This goes against their assurances to us all, only a few months ago, that the unit would be covered 24 hours a day, 7 days a week for the foreseeable future.
We have been assured that the Acute Medical Assessment Unit (AMAU) will continue to provide a service 24 / 7 a number of times.
Now it would seem that this proposal is not about money but about the lack of General Practitioner Cover and without that, the Emergency Nurse Practitioners feel too exposed to make safe decisions for the few serious cases that present themselves to the MIU.
This finding has been backed up by a medical inspection a few months ago stating that the service was unsafe during the night due to the severe lack of cover by the GPs.
Instead of addressing the issue and keeping the service functioning the Management has instead decided to take the easy way out and remove the overnight service.
SOSPPAN Chair, Deryk Cundy, stated that “This is the same excuse that has been used time after time to relocate services to other areas rather than provide a safe service at PPH. Removing services 19 miles away to Glangwilli Hospital is totally and utterly unacceptable and yet again will hurt the frail and the vulnerable the most.”
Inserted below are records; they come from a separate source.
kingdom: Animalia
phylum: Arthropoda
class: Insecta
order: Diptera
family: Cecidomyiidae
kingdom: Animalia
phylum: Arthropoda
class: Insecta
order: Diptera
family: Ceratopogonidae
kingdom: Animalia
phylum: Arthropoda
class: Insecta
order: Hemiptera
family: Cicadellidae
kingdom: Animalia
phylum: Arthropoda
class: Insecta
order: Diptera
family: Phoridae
How can we trust that the service will be re-introduced in 6 months?”
“It is simple for us.”
“This is our Red Line”
“The reduction of services at PPH must stop now.”
Other questions present themselves and answers are awaited:
If the AMAU is open with doctors, why cannot these doctors cover the rare occurrences when a severe case presents itself in the MIU?
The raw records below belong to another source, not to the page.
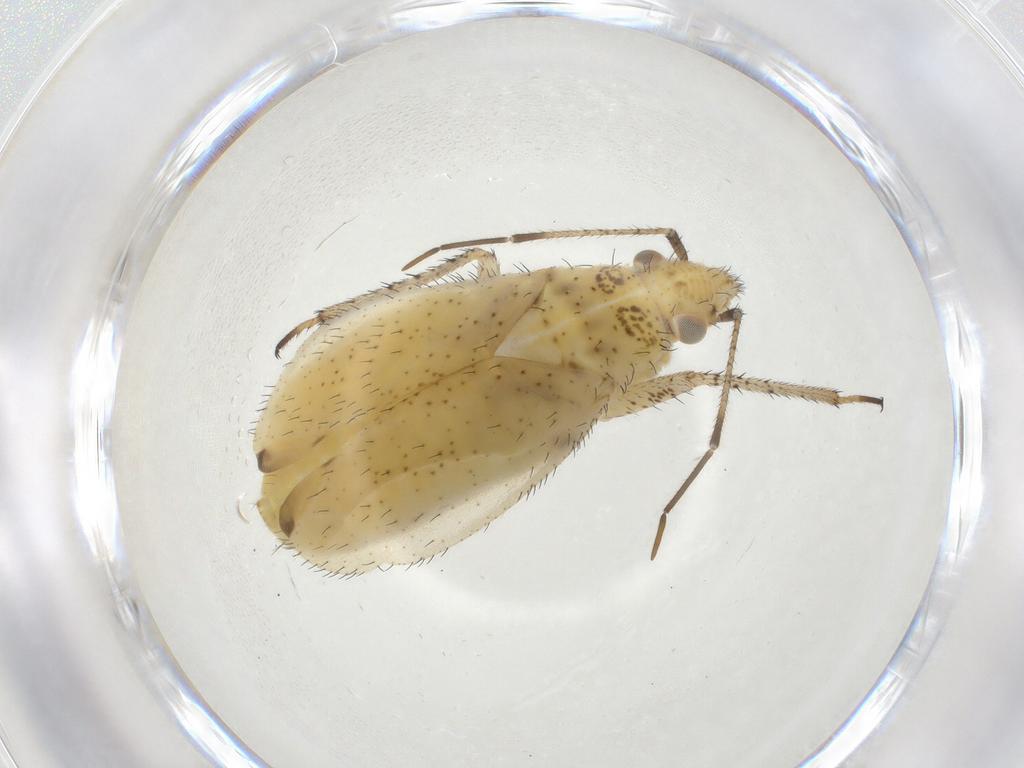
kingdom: Animalia
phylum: Arthropoda
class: Insecta
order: Hemiptera
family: Miridae
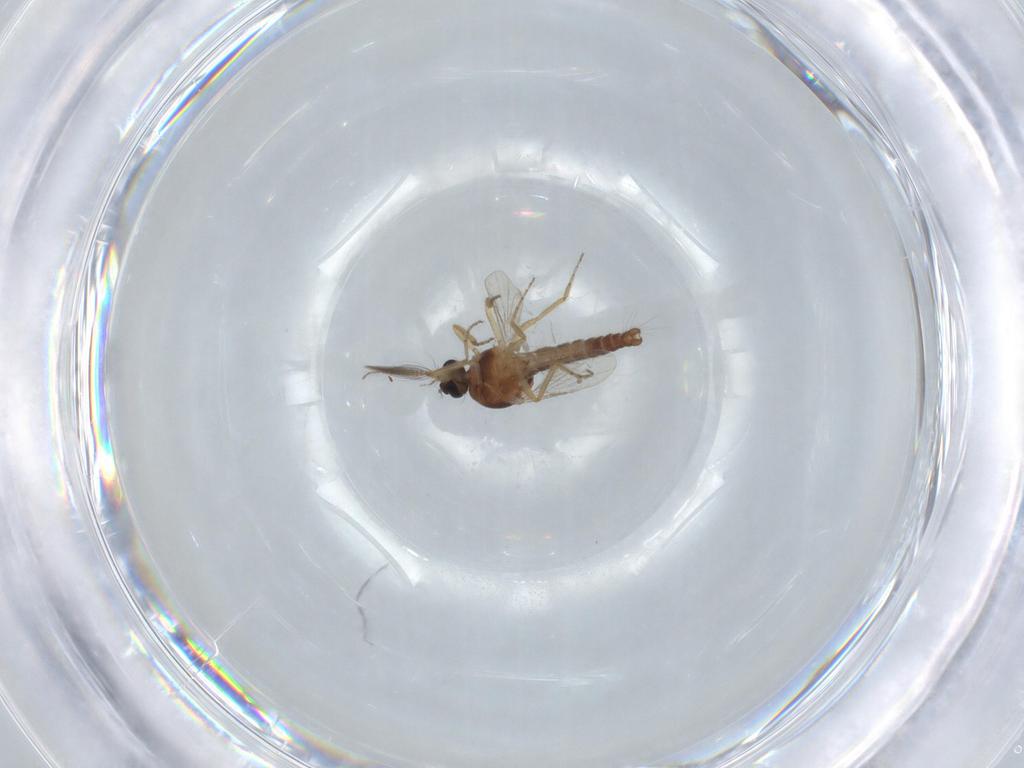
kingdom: Animalia
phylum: Arthropoda
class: Insecta
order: Diptera
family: Ceratopogonidae
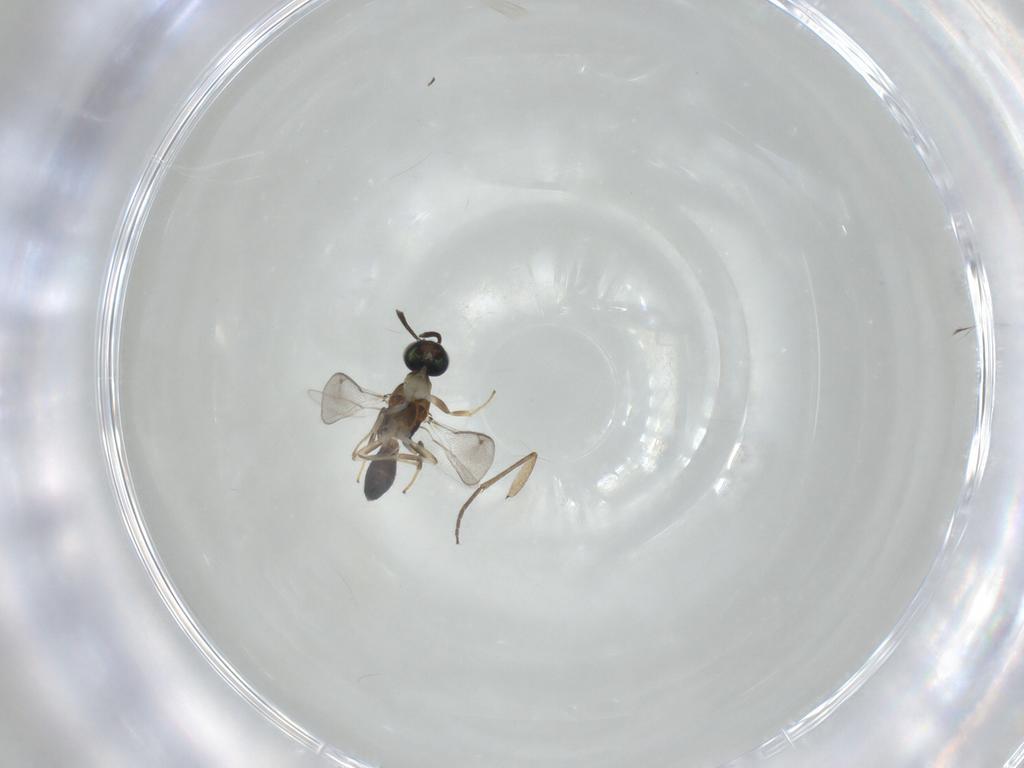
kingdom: Animalia
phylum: Arthropoda
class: Insecta
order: Hymenoptera
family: Eupelmidae
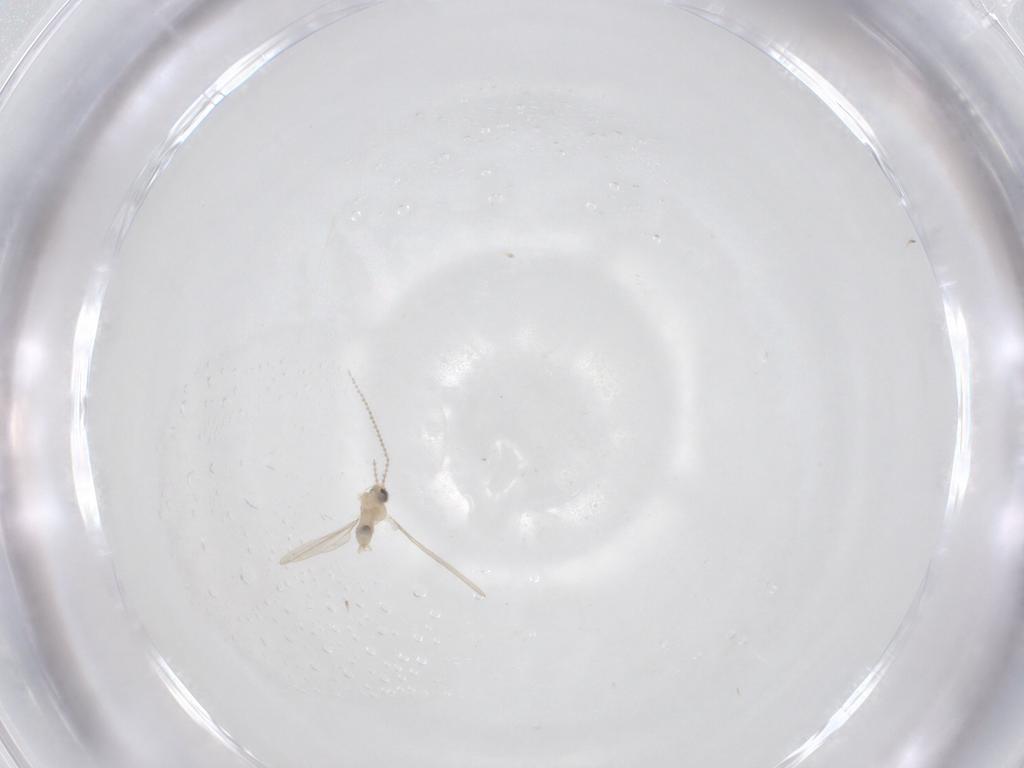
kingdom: Animalia
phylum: Arthropoda
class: Insecta
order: Diptera
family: Cecidomyiidae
Why hasn’t the proposed links to Morriston Hospital been agreed after many years of negotiations so that people are much closer, if the cannot be treated at PPH.
Why cannot a triage system be implemented to push patients to the right section?
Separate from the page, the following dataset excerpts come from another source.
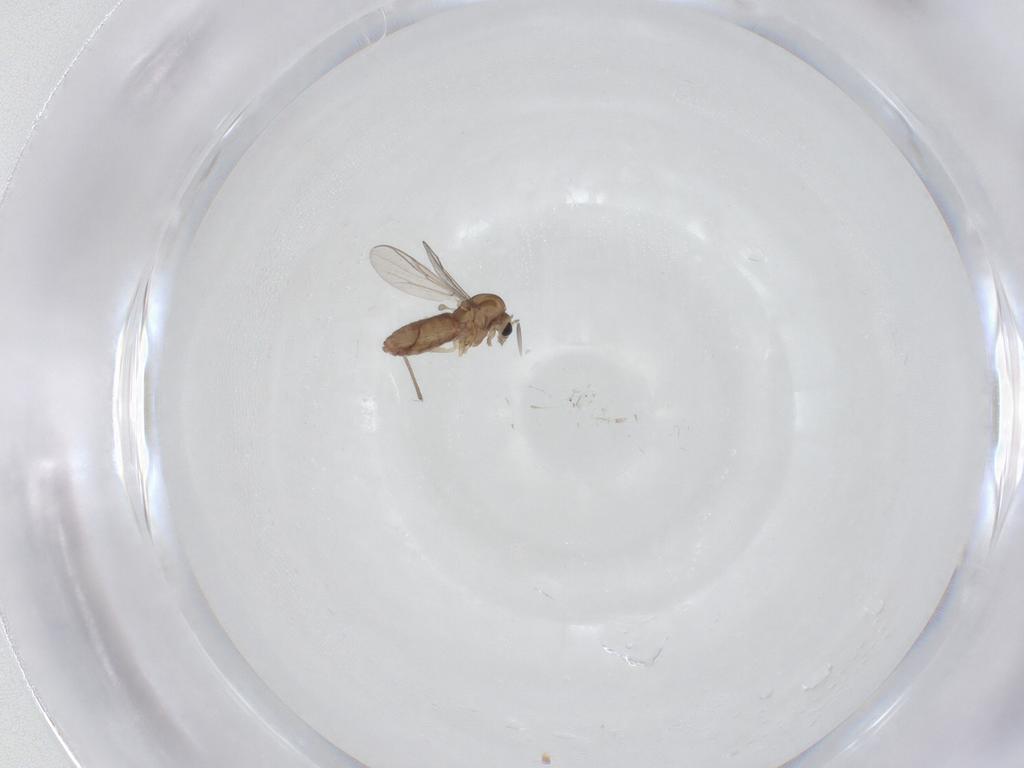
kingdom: Animalia
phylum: Arthropoda
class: Insecta
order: Diptera
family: Chironomidae
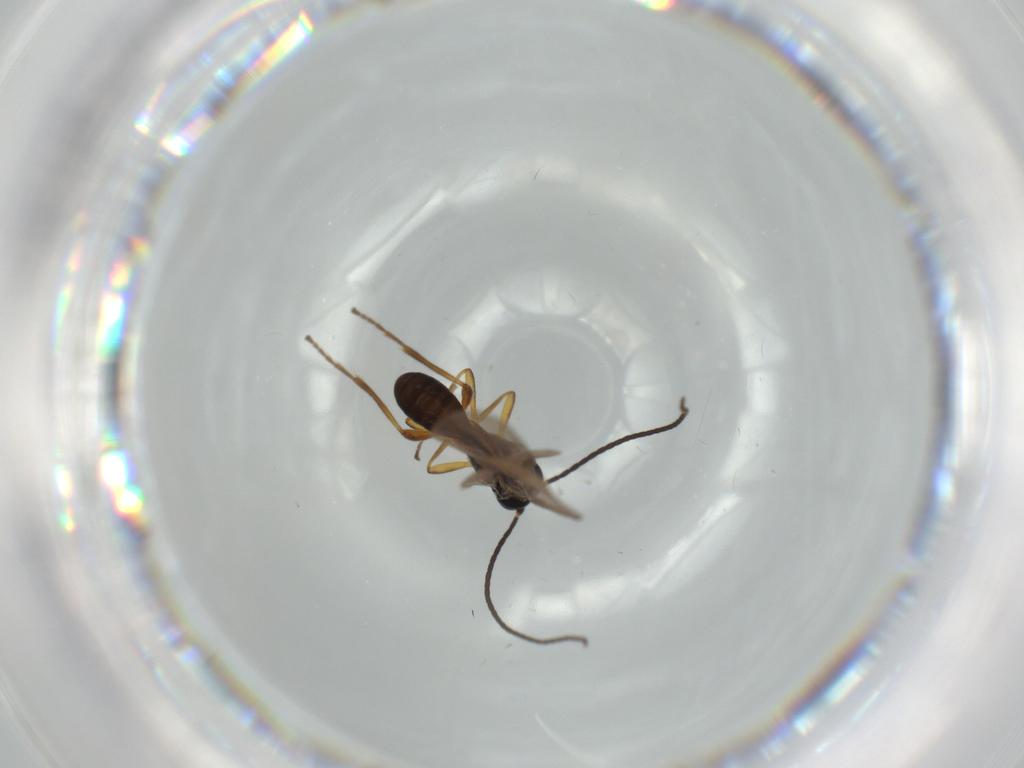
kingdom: Animalia
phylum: Arthropoda
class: Insecta
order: Hymenoptera
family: Braconidae
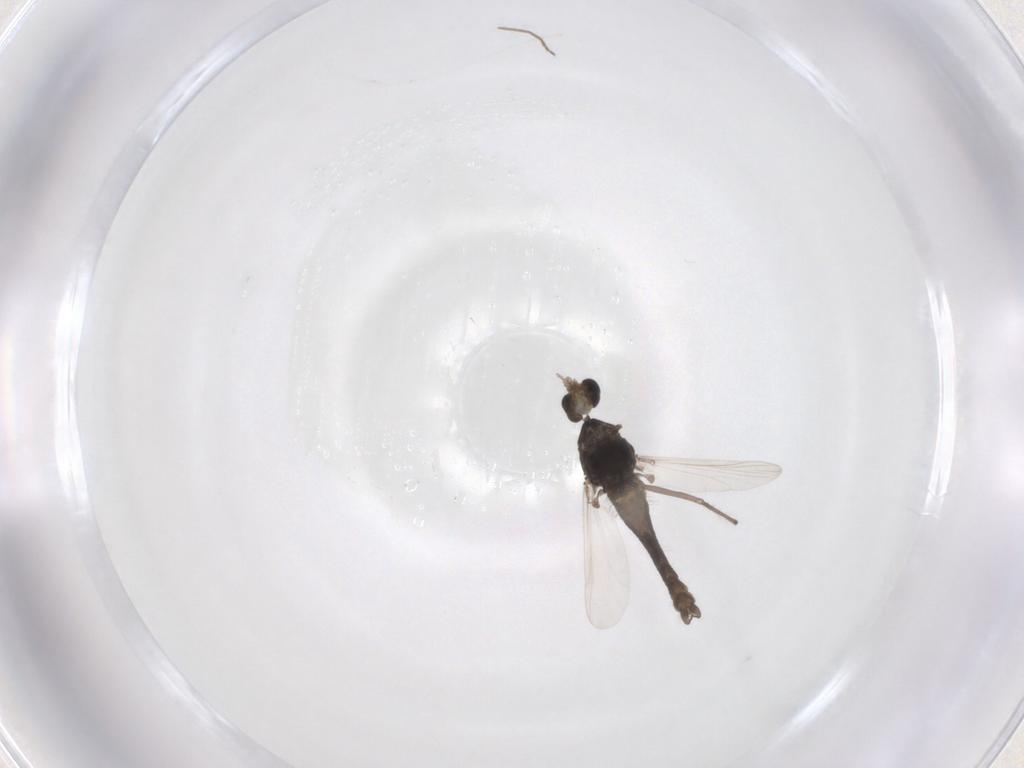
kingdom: Animalia
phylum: Arthropoda
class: Insecta
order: Diptera
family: Chironomidae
If it is a fact that the MIU and the AMAU cannot cope, should not the A&E be re-instated to PPH as we have, by far the largest population in the immediate catchment area?
SOSPPAN rejects this removal of service, which is not so much about making PPH a safe place to be treated but rather an abrogation by the Management, to provide a safe local service and consequently putting patients lives at risk by demanding they travel much further for diagnosis and treatment.
Finally if the requirement is for “a breathing space” to come up with an idea that re-instates the MIU overnight sustainably, why oh why cannot a temporary fix be implemented, to keep the department and unit a working overnight service until a sustainable solution is found and implemented?